Given the wide range of benefits offered by collets, they are one of the most indispensable tools in the manufacturing industry. To get the most from your collet-based tooling system, it is important to use best-in-class products to produce top-notch quality.
This is exactly where Techniks Tool Group can help! Offering a wide range of collets and collet chucks, our experts will help guide you to the best solution for your needs. Our collets are trusted by some of the largest manufacturers in the world. Check out our collets and get started on your journey!
Frequently Asked Questions (FAQs)
1. How do I know when to replace collets?
Collets are designed to wear out as they lose accuracy and rigidity with use. High side-load forces during milling operations cause cutting tool deflection as illustrated below.
Over time, these side-load forces will bell-mouth the collet at its face.
As the collet experiences bell-mouthing, the cutting tool is allowed to deflect more and more during milling operations. Unfortunately, the collet may still indicate good accuracy on a presetter where there are no side-load forces. However, once the tool is put into service and begins experiencing side-load forces, the cutting tool is allowed more room to deflect, resulting in increased chatter and reduced tool life.
It is recommended to change collets out every 4-6 months, depending on usage, to ensure the most rigid and accurate collet chuck assembly.
2. Are there other signs that a collet should be replaced?
Yes. Any signs of fretting on the collet indicate the collet is vibrating in the tool holder. Fretting appears as rust-colored spots typically at the highest point where the collet sits in the collet pocket of the collet chuck.
This is not rust but rather an indication that there is a vibration between the collet and the collet pocket connection. The vibration causing the fretting is also reducing cutting tool life. If you see signs of fretting on the collet, it is advised to replace the collet. You should also ensure that collet nuts are tightened to the correct torque specifications during setup.

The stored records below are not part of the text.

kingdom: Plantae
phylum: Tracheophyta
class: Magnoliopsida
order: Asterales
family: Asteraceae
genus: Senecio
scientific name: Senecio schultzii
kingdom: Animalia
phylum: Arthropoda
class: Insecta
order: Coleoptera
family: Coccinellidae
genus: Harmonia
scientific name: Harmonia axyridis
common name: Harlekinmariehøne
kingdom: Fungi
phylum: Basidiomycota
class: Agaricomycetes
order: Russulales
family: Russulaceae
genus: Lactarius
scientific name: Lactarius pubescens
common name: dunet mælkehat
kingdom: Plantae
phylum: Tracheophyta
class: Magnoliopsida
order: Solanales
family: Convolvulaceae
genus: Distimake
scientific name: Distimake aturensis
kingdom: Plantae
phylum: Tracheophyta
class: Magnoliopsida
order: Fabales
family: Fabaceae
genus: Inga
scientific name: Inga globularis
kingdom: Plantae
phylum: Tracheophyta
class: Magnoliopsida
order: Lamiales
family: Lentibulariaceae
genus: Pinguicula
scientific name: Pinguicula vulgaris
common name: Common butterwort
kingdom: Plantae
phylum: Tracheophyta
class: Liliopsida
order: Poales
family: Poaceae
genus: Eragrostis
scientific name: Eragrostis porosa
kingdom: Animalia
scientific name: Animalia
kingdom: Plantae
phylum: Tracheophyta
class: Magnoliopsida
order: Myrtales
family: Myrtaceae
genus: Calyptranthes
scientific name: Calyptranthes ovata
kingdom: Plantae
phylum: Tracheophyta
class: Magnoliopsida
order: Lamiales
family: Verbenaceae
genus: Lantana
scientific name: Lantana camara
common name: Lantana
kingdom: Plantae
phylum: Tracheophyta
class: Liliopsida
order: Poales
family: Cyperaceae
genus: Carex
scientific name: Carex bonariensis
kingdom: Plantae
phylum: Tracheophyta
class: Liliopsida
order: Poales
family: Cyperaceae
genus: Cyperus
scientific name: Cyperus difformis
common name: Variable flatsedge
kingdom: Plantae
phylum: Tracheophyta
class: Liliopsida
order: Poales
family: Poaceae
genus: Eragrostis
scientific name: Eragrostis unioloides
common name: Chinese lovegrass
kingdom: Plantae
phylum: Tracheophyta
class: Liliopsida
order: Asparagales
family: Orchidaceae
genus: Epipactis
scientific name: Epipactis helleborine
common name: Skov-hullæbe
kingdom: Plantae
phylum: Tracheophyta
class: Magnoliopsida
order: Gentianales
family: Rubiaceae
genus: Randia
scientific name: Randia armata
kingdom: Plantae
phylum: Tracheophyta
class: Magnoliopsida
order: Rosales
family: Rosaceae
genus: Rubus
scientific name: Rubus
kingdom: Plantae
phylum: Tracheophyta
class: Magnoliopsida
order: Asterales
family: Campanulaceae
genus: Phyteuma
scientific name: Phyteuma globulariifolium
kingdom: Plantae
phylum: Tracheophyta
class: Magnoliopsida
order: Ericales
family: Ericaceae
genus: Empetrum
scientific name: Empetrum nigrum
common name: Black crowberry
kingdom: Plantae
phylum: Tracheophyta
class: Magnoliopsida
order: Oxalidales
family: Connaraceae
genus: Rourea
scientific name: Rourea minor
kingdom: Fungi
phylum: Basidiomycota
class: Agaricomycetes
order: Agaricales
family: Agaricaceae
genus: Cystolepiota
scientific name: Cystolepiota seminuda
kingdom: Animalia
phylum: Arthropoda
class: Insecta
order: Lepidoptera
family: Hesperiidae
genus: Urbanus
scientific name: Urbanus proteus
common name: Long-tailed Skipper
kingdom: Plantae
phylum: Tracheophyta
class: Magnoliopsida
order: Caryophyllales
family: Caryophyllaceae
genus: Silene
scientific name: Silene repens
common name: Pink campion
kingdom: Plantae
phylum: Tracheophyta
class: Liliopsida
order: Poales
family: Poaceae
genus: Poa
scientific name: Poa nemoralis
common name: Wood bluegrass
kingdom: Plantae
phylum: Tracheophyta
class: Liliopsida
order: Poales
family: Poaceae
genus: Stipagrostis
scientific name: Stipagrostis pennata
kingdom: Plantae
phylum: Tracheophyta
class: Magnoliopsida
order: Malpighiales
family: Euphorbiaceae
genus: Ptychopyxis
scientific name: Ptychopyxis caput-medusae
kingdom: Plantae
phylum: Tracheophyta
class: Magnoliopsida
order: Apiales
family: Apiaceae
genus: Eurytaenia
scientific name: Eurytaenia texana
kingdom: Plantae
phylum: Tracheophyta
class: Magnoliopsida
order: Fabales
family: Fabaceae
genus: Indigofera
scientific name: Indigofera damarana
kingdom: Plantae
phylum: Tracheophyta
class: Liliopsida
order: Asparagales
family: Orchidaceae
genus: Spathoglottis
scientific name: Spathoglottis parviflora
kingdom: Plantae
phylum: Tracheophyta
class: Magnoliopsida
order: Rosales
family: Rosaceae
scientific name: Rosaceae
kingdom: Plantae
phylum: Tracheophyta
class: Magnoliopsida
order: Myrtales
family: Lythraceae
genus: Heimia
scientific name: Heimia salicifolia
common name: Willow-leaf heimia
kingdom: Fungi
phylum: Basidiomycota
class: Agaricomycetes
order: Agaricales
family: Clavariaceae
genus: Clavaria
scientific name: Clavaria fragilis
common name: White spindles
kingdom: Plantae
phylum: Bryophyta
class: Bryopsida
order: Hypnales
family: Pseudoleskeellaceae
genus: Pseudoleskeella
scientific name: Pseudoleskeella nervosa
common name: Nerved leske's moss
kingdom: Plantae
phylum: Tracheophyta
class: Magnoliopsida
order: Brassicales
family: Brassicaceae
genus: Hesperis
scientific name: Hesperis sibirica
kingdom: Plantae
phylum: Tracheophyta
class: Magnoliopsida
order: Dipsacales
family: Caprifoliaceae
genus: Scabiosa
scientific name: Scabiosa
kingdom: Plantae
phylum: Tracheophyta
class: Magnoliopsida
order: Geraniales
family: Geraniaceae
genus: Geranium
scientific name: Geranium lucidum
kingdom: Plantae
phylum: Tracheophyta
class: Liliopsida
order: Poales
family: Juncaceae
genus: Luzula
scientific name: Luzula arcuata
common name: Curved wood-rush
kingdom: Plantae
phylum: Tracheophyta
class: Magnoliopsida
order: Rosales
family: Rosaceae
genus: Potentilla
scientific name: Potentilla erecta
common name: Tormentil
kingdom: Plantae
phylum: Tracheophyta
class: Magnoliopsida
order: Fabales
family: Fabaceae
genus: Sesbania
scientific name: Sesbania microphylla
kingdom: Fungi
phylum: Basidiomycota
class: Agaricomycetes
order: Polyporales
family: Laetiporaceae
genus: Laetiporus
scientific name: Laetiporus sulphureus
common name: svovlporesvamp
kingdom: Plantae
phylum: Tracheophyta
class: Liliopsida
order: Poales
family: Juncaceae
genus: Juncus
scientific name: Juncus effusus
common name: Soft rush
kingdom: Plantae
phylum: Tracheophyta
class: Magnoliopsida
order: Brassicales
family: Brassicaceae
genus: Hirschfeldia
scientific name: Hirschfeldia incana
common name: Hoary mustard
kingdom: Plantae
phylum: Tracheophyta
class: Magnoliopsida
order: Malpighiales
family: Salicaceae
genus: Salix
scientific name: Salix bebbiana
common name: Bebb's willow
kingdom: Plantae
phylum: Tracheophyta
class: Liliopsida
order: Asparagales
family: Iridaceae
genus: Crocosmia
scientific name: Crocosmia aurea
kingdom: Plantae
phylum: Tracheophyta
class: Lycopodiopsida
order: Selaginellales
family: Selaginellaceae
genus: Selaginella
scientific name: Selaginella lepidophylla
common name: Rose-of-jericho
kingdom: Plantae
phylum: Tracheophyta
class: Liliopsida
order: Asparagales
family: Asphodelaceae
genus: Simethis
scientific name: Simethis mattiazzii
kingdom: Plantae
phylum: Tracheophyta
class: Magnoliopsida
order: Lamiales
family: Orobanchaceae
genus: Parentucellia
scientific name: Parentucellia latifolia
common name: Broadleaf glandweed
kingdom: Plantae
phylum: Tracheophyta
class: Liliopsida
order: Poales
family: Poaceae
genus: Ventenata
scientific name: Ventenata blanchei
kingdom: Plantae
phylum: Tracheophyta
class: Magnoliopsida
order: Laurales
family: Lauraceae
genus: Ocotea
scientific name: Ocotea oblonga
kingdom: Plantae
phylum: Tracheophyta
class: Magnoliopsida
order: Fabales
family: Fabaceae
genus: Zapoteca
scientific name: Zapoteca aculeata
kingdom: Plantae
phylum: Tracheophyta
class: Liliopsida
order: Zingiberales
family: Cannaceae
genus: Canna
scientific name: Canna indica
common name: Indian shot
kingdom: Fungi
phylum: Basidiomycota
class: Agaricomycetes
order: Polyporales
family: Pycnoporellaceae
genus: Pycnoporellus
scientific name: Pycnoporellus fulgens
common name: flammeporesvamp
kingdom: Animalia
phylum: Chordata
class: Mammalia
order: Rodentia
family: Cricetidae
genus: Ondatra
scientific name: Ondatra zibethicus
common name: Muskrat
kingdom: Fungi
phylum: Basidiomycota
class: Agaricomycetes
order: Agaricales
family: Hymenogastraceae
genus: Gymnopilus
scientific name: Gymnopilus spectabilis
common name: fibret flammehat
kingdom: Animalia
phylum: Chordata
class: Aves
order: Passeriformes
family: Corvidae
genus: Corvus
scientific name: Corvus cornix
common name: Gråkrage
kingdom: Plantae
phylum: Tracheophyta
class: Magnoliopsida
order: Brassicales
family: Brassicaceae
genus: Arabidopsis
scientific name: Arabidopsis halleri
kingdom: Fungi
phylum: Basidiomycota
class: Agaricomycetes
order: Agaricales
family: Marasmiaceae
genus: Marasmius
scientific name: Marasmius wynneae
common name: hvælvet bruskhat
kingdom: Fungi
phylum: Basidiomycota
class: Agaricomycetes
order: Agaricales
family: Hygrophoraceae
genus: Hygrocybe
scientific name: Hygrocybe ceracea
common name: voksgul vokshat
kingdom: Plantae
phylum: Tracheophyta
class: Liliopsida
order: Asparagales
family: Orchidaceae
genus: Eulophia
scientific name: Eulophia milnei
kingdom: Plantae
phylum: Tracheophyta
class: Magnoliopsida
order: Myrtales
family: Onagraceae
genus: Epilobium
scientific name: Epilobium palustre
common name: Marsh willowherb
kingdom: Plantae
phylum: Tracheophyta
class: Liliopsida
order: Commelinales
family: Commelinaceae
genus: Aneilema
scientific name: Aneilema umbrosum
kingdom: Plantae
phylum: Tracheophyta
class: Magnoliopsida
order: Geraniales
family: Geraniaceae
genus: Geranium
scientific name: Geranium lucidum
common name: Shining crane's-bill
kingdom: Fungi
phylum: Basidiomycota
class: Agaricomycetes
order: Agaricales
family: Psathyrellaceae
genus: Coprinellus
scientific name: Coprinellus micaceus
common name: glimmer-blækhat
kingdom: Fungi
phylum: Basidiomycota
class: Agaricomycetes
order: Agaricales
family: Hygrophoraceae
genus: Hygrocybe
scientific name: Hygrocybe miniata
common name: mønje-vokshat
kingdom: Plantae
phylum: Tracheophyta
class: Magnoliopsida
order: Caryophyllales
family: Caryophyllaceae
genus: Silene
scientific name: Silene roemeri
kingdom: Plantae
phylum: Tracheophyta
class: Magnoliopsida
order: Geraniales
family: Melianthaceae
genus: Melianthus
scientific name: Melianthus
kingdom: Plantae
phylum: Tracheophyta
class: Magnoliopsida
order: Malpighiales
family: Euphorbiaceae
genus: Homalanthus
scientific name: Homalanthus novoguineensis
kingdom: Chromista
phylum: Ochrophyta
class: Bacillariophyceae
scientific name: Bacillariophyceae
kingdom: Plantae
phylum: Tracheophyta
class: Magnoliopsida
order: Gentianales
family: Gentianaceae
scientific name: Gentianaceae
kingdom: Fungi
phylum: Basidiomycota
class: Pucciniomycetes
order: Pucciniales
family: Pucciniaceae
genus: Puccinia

3. What is the correct method to assemble a collet and collet nut?
It is critical to properly assemble the collet and collet nut to avoid damage to the collet and make the most accurate and rigid assembly possible. The extraction groove of the collet must be properly seated to the extraction ring of the collet nut.
First, angle the collet so the extraction groove seats with the eccentric extraction ring in the collet nut as shown below.
Next, while holding the collet and nut together, place the assembly in the tool holder and begin tightening the nut. If the collet extraction groove is not properly seated to the collet nut extraction ring, the collet will appear seated below the face of the nut. This typically occurs when the collet is placed in the collet pocket of the tool holder and then the nut is threaded on the tool holder. In a correct assembly, the collet will seat at the face of the collet nut. The image below shows a correct assembly on the left and an incorrect assembly on the right.
DO NOT tighten the collet nut if the collet appears seated below the face of the nut as this will create galling on the 30° face of the collet. Galling appear as grooves or lines in the lead face of the collet.
Galling on the lead face of the collet can result in reduced clamping pressure on the cutting tool shank that may lead to the cutting tool slipping while cutting, or even tool breakage.
When trying to ensure the most rigid and accurate collet chuck assembly, don’t take chances.
When in doubt, throw it out!
Remember, the collet is designed to wear out and is the least expensive component in a collet chuck system.